Extract provided:
○ ○ ○

Use the Kafka timestamp as the Order field when using Primary Key(s)

This is useful when you want to upsert to EMS by primary key but there's no order column available. In this case, you could use the Kafka timestamp as the order field provided that:

  1. All events of a given primary key are situation in the same Kafka partition.
  2. You are happy with how the Kafka timestamp is set by the producer. The Kafka timestamp could either indicate the event-time (when the event occurred) or the process-time (when the message was received by Kafka itself).

Use the InsertField SMT to add the Kafka timestamp as a new field in the connector's output. Then, pass it to the order-field configuration of the connector:

# ...

○ ○ ○

Data block:
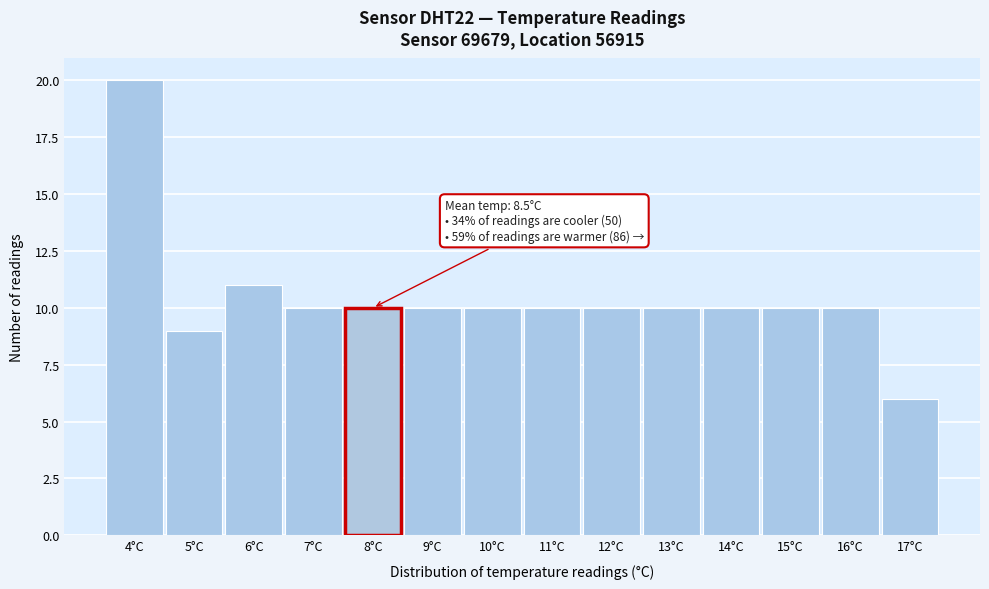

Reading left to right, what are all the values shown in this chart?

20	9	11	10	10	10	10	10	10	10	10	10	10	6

○ ○ ○

Aim of the exercise: According to the Kafka timestamp excerpt, which SMT adds the Kafka timestamp as a new field in the connector's output? Rely only on the Kafka timestamp excerpt, not the listing.

Answer to this task: The InsertField SMT.